GitHub Actions — concurrency + cache

name: CI

on:
  push:
    branches: [main, 'feature/**']

# Cancel in-progress runs for the same branch
concurrency:
  group: ${{ github.workflow }}-${{ github.ref }}
  cancel-in-progress: true

jobs:
  test:
    runs-on: ubuntu-latest
    steps:
      - uses: actions/checkout@v4

      - name: Cache Node modules
        uses: actions/cache@v4
        with:
          path: ~/.npm
          key: ${{ runner.os }}-node-${{ hashFiles('**/package-lock.json') }}
          restore-keys: |
            ${{ runner.os }}-node-

      - run: npm ci
      - run: npm test

Quick-Win Priority Matrix

priority-matrix

Action                                  │ Effort │ Typical Saving
────────────────────────────────────────┼────────┼────────────────
Release unattached EIPs                 │  Low   │ $3–$50/mo
Delete orphaned EBS volumes             │  Low   │ $20–$500/mo
Set CW Log Group retention (90 days)    │  Low   │ $50–$800/mo
Enable Spot for dev/staging EC2         │  Low   │ 60–90% compute
Drop healthcheck logs in FluentBit      │  Low   │ 20–40% log cost
gp2 → gp3 EBS migration                │  Med   │ 20% storage
Add S3 lifecycle rules                  │  Med   │ 30–60% S3 cost
VPC Endpoints for S3/DynamoDB           │  Med   │ $100–$2k/mo
Kubernetes VPA + Karpenter              │  High  │ 30–50% compute
Savings Plans / Reserved Instances      │  High  │ 30–40% baseline

Conclusion

A structured FinOps practice doesn't require a dedicated team or expensive tooling.

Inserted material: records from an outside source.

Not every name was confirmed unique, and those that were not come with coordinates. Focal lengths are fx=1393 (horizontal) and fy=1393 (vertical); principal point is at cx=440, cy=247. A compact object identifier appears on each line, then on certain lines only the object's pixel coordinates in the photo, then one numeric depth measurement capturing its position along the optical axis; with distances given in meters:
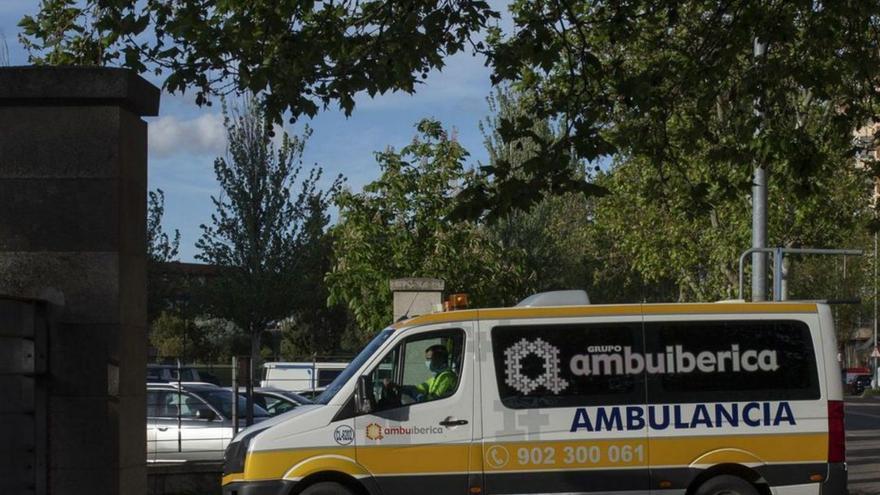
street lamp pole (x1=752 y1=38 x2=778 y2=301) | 20.89
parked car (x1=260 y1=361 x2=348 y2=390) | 25.36
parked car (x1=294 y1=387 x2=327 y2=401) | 24.80
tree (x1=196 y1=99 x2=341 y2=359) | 51.03
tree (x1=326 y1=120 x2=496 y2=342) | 29.38
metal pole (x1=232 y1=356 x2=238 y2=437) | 18.54
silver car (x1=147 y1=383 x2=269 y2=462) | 19.97
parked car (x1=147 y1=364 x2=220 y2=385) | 22.69
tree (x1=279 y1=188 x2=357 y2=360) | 56.50
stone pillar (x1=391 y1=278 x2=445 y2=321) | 22.33
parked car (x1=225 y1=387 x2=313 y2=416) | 21.64
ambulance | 12.90
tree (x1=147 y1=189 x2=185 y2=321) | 61.38
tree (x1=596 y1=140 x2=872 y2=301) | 39.94
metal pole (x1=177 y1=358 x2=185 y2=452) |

Start with the low-effort, high-return wins in the matrix above — orphaned EIPs, EBS volumes, and log retention policies. Each of these can be completed in under an hour and often saves hundreds of dollars immediately.

Then build the discipline: enforce tags, configure anomaly detection, and review Cost Explorer weekly as part of your team's sprint rituals. Cost optimization is an engineering problem, and like any engineering problem, it rewards systematic thinking over heroic one-time cleanups.